**DATASET RECORDS**
=====

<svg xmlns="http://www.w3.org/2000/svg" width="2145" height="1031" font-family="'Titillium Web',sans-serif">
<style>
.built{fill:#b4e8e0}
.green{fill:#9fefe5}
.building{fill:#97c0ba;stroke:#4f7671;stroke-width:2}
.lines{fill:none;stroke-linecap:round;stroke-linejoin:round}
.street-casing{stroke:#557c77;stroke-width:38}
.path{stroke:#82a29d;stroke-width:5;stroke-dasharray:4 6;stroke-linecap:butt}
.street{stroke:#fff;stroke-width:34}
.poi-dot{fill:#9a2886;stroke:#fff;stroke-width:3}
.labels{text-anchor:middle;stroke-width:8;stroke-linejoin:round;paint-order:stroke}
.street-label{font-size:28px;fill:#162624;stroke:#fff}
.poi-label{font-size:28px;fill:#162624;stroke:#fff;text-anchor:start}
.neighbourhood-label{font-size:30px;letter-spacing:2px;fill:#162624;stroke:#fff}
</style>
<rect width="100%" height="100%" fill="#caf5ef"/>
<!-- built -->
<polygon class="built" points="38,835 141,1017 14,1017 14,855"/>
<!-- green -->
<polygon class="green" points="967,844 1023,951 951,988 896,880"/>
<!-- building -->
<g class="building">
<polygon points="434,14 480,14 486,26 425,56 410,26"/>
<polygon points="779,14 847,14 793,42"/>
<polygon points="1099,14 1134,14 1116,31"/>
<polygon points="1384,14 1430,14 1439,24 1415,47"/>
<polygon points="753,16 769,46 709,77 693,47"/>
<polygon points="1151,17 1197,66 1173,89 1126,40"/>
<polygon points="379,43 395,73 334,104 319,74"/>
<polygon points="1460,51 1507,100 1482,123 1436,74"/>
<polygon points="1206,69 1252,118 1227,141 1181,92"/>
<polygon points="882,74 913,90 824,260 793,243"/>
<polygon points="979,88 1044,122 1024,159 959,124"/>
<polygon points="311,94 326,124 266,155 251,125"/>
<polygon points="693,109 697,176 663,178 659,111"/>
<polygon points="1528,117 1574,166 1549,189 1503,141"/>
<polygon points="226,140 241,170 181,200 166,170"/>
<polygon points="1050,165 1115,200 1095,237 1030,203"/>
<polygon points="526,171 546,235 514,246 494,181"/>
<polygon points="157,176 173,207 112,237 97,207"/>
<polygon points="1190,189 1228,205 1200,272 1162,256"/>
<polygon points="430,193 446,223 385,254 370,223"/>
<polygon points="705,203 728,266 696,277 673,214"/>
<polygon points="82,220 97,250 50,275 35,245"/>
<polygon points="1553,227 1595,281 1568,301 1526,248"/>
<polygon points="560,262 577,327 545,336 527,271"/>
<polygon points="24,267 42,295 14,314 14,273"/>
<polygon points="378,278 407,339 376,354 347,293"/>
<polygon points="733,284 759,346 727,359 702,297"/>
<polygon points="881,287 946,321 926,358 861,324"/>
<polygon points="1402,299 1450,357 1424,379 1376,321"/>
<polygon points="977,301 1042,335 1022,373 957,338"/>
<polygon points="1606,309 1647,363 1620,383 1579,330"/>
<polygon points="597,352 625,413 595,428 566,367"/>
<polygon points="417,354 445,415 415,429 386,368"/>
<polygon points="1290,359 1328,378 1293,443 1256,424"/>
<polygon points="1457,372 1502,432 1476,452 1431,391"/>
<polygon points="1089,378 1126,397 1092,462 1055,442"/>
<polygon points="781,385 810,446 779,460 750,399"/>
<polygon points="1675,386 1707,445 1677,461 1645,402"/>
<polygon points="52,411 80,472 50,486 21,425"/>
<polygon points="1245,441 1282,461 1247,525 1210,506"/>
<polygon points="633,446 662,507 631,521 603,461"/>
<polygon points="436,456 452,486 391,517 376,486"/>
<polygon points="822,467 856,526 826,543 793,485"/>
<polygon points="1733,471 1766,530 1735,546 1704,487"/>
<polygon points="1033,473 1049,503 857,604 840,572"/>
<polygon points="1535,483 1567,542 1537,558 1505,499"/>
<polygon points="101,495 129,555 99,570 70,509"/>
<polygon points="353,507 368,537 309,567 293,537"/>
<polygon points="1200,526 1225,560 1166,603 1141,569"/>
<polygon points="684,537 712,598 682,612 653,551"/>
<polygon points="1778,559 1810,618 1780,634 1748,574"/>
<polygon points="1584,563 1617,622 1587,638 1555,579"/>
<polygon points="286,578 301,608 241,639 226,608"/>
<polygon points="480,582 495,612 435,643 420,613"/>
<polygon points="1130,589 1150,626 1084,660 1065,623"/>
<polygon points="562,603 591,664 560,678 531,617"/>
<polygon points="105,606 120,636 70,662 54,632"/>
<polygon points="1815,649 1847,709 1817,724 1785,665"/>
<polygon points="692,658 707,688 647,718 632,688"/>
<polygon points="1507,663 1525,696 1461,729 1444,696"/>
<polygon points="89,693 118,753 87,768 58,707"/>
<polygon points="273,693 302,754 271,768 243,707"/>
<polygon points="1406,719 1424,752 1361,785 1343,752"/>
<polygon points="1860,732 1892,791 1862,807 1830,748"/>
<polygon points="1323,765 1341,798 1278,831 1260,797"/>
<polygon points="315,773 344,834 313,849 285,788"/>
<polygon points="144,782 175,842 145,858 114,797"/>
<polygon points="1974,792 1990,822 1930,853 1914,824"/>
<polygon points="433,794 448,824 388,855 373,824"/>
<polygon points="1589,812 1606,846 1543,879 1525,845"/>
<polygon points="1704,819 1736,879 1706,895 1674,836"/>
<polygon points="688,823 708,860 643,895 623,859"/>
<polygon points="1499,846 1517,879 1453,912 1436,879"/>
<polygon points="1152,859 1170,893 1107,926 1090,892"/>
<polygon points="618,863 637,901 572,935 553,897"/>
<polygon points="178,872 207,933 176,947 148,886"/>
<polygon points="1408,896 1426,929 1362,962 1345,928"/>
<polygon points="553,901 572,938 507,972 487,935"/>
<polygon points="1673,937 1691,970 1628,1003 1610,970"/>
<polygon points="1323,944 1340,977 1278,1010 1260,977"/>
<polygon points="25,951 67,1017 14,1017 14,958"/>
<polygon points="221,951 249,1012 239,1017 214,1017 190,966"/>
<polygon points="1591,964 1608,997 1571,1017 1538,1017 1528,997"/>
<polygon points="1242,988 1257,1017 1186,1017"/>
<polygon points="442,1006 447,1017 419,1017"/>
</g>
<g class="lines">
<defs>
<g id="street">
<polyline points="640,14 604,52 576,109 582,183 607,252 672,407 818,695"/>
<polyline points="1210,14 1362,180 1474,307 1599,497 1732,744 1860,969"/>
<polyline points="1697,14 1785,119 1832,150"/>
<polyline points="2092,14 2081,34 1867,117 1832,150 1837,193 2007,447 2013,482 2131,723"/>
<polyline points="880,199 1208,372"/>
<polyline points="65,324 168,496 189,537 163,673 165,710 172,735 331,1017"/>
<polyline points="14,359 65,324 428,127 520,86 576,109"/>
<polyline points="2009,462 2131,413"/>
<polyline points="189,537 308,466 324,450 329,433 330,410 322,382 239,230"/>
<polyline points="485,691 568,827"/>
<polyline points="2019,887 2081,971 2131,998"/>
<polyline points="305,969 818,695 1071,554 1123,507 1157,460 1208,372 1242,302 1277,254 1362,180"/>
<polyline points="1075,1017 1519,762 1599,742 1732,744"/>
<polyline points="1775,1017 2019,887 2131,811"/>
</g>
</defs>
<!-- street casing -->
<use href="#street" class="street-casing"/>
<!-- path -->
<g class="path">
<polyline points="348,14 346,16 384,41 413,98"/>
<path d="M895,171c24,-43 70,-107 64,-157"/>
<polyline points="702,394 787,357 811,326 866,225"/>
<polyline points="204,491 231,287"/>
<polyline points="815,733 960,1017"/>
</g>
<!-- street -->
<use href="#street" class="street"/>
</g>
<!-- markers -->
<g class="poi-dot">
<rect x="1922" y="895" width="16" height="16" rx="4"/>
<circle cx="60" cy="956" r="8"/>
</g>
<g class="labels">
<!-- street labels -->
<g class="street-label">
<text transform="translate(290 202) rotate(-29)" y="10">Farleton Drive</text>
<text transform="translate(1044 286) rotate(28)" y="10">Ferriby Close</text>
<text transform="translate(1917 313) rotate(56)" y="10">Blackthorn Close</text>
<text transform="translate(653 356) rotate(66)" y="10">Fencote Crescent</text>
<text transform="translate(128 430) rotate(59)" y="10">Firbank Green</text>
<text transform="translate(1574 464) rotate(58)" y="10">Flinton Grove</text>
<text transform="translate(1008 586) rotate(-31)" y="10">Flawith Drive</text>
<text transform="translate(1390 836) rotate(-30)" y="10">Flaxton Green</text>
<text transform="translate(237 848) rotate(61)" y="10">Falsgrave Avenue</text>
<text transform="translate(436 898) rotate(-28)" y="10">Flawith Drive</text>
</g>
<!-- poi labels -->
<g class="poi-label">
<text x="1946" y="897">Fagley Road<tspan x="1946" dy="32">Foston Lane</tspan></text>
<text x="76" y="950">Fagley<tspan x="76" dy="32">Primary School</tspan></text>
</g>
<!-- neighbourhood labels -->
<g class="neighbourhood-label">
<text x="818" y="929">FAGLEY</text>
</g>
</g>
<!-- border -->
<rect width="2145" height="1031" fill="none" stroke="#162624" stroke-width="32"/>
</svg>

=====

**EXERCISE DETAILS**
Your answer should consist of the lines above that hold the word "linejoin", copied exactly.

**ANSWER AREA**
.lines{fill:none;stroke-linecap:round;stroke-linejoin:round}
.labels{text-anchor:middle;stroke-width:8;stroke-linejoin:round;paint-order:stroke}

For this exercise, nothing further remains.